**Work to be completed:** An exact restatement of the data is required, with the images omitted.

**Provided information:**

--------------------------------

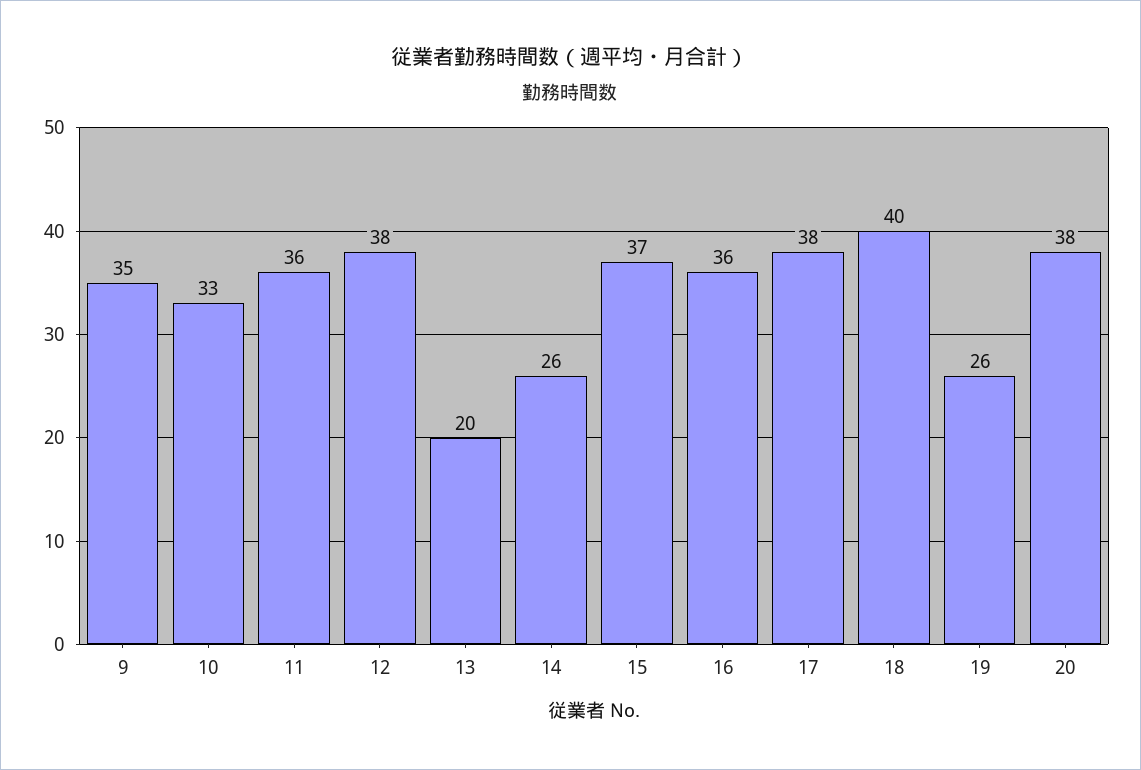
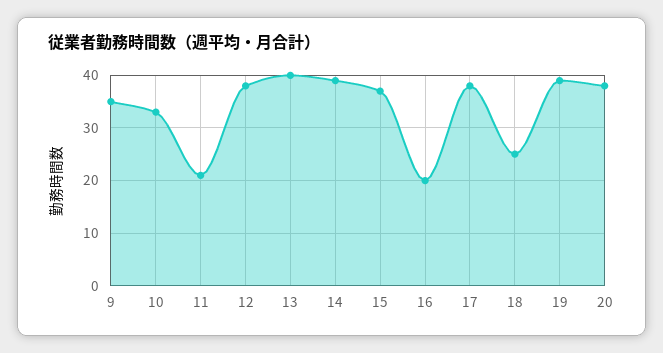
  {
    "9": 35,
    "10": 33,
-   "11": 36,
+   "11": 20,
    "12": 38,
-   "13": 20,
+   "13": 40,
-   "14": 26,
+   "14": 40,
    "15": 37,
-   "16": 36,
+   "16": 20,
    "17": 38,
-   "18": 40,
+   "18": 25,
-   "19": 26,
+   "19": 40,
    "20": 38
  }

--------------------------------

**Problem solution:**
  {
    "9": 35,
    "10": 33,
-   "11": 36,
+   "11": 20,
    "12": 38,
-   "13": 20,
+   "13": 40,
-   "14": 26,
+   "14": 40,
    "15": 37,
-   "16": 36,
+   "16": 20,
    "17": 38,
-   "18": 40,
+   "18": 25,
-   "19": 26,
+   "19": 40,
    "20": 38
  }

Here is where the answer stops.